Average salary (according to Salary.com): $60,499
Science editors put together academic journals or textbooks consisting of science information and new discoveries, research, and studies. Depending on your role and career level, you may be responsible for copyediting and formatting articles, assigning and editing articles or book sections, or assessing original research and coordinating peer reviews of it. Scientific publishing “is a great career for those who feel passionately about the science but want to step away from being the ones doing the research themselves,” Cassidy says. “Working on academic journals gives you a front-row seat to new, cutting-edge research, and working with editors and academic societies can be very inspiring.”
While an environmental science degree will give you the scientific background you need to understand the research, you’ll also need strong writing and editing skills to pursue this career.
While this might sound like a similar role to science editor, science communicators work across industries and mediums. No matter what your focus is, though, all science communications specialists have the same goal: sharing often complex information about science (or the environment) in a way that the intended audience understands it, cares about it, and knows what to do about it. Depending on where you work, you may write press releases, website or social copy, TV, radio, or online video scripts, or reported and researched articles; create infographics, videos, pamphlets, and other presentations; or produce educational materials for schools, museums, and other programs.
Your background in environmental science will give you the technical know-how you’ll need and lend you credibility, Levine says.

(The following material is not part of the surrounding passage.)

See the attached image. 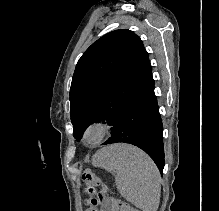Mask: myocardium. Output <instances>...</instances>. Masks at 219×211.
<instances>
[{"label":"myocardium","mask_w":219,"mask_h":211,"mask_svg":"<svg viewBox=\"0 0 219 211\" xmlns=\"http://www.w3.org/2000/svg\"><path fill=\"white\" fill-rule=\"evenodd\" d=\"M108 131L106 124L102 122H92L84 130L83 142L87 145H97L99 144Z\"/></svg>","instance_id":"f54148a6"}]
</instances>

You may also need strong writing skills, social media savvy, video production knowledge, or graphic design chops, depending on the roles you’d like to pursue. You may find jobs for science or environmental nonprofits, departments, or organizations labeled “communications specialist,” “communications coordinator,” or similar, but you should also search for roles that describe the specific work you’d like to do, such as “copywriter,” “video editor,” or “social media manager” at companies that focus on an area of the environment or science you’re passionate about.
Average salary: $61,881
Data analysts collect, organize, and interpret large amounts of information in order to solve problems or make recommendations. They may also be responsible for creating projections, models, or data visualisations.
You can find these roles at companies across many industries, so if you’d like to work for a company focused on some aspect of the environment, you can. For example, you might analyze the data from a large number of water samples taken along a coastline to look for patterns for a clean water–focused nonprofit.
But as an environmental science graduate, you likely have the data knowledge you need to seek a position in a different field entirely—particularly if you can demonstrate coding experience, which employers are increasingly looking for in data professionals. You can also take online classes or look into a data science bootcamp to boost your skills. A bachelor’s degree is usually the only education requirement for entry-level roles, but you may need a master’s degree for more senior roles.
Average salary: $57,134
Marketing analysts evaluate data, prices, markets, strategies, and customer bases to answer marketing questions or solve issues either for the company they work for or for a client company. If you have an environmental science degree but you’re interested in something outside of that field, marketing analysts are needed in every industry. For example, you could find a marketing analyst job for a renewable energy company that sells solar panels to individual homes or you can find a position for a tech company working on a productivity app.
With the storytelling, data analysis, research, and marketing skills you gained from your coursework, you can likely find an entry-level marketing analyst job right out of undergrad.